The economy had a solid February although business activity was a little softer than originally reported. At 53.0, the final composite output index was 0.3 points weaker than its flash estimate but still well above the 50-expansion threshold. Indeed, this was its best reading since May 2023 and its fourth successive post above 50.

The modest headline revision was wholly attributable to services where the 54.3 sector PMI was trimmed to 53.8, now 0.5 points short of January's 8-month peak. Even so, new orders expanded by the most since May 2023 with gains reported in both the domestic and domestic markets. Employment was also up and while the increase was only relatively small, it was still the largest since July last year. Business expectations for the year ahead similarly strengthened with some 59 percent of respondents anticipating a rise in activity and only 9 percent a decline.
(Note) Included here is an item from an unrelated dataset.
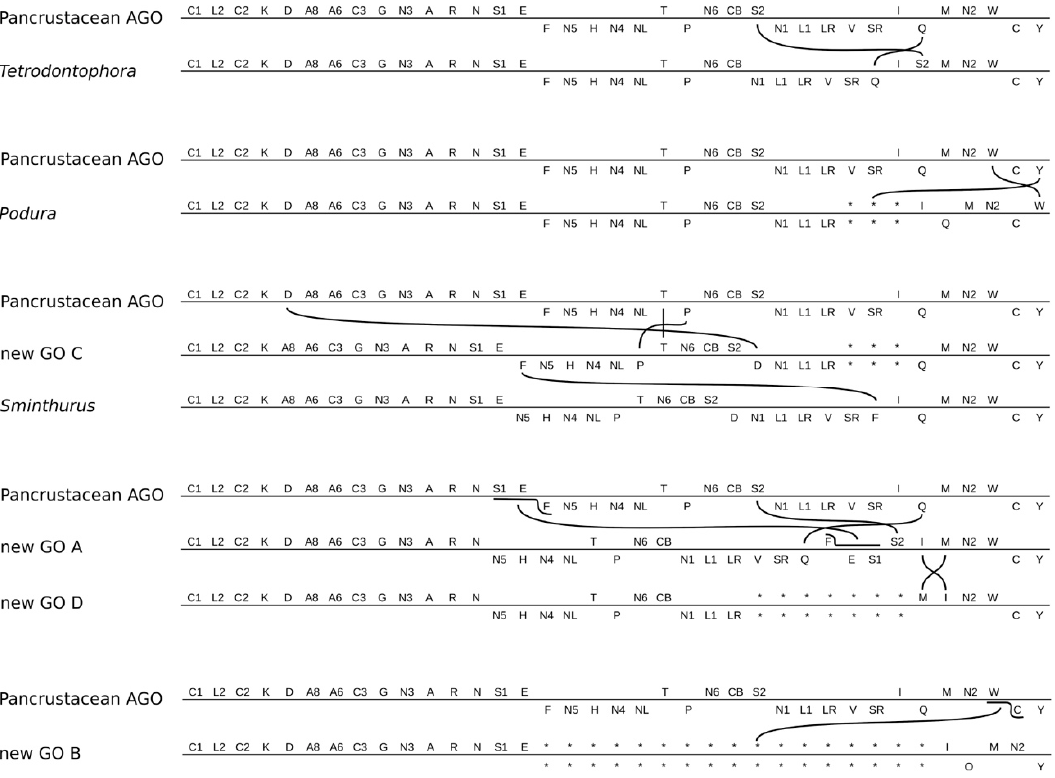
Figure 3. Comparison between the ancestral gene order (AGO) and variant gene orders described. * indicates missing sequence information.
This signalled the most upbeat optimism since February 2022.

However, higher wages and increased shipping charges saw input cost inflation climb to a 5-month peak while output price inflation hit its second-fastest rate since last July.

Accordingly, despite the negative headline revision, the final February data suggest only limited pressure on the BoE to cut interest rates any time soon. The apparent buoyancy of costs and prices will not go unnoticed by the MPC and should all but guarantee that the majority will vote for no change in Bank Rate later this month. Today's update leaves both the UK RPI and RPI-P in positive surprise territory at 21 and 17 respectively.
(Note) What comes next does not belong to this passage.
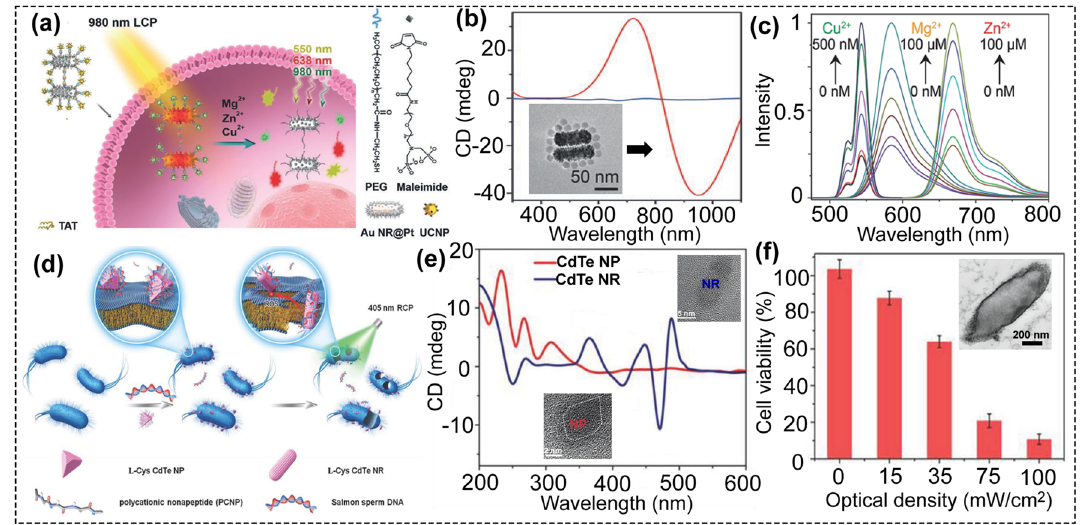
Fig. 6 a Schematic illustration of the Au NR@Pt dimer-UCNP satellites for intracellular triple-ion detection. b CD spectra of the Au NR@Pt dimer-UCNP satellites, and the inset is the typical TEM image of the Au NR@Pt dimer-UCNP satellites. c Normalized fluorescence intensity of satellite assemblies with various concentrations of the Cu2+, Zn2+, and Mg.2+ ions (reproduced with permission from Ref. [86]. Copyright 2019, WILEY–VCH GmbH). d Schematic illustration of the chiral CdTe NPs for combating gram-negative bacteria under CPL illumination. e CD spectra of the CdTe NPs and the CdTe NRs, and the inset is the typical TEM image of CdTe NP and NR. f Cell viability of E. coli incubated with chiral CdTe NPs and then treated with different illumination intensities (405 nm, 30 min). The inset is the TEM image of the E. coli after treating with chiral CdTe NPs and CPL (reproduced with permission from Ref. [89]. Copyright 2018, WILEY–VCH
Market Consensus Before Announcement

No revisions are expected leaving the composite output index at 53.3, up from January's final 52.9.

Definition

The Services Purchasing Managers' Index (PMI) provides an estimate of service sector business activity for the preceding month by using information obtained from a representative sector survey incorporating transport and communication, financial intermediation, business services, personal services, computing and IT and hotels and restaurants. Results are synthesised into a single index which can range between zero and 100. A reading above (below) 50 signals rising (falling) activity versus the previous month and the closer to 100 (zero) the faster is activity growing (contracting). The data are compiled by the Chartered Institute of Purchasing and Supply (CIPS) and S&P Global.

Description

Investors need to keep their fingers on the pulse of the economy because it dictates how various types of investments will perform. By tracking economic data such as the ISM non-manufacturing index in the U.S. and the S&P Global PMIs elsewhere, investors will know what the economic backdrop is for the various markets. The stock market likes to see healthy economic growth because that translates to higher corporate profits. The bond market prefers less rapid growth and is extremely sensitive to whether the economy is growing too quickly and causing potential inflationary pressures.

The S&P Global PMI services data give a detailed look at the services sector, how busy it is and where things are headed. The indexes are widely used by businesses, governments and economic analysts in financial institutions to help better understand business conditions and guide corporate and investment strategy. In particular, central banks in many countries use the data to help make interest rate decisions. PMI surveys are the first indicators of economic conditions published each month and are therefore available well ahead of comparable data produced by government bodies.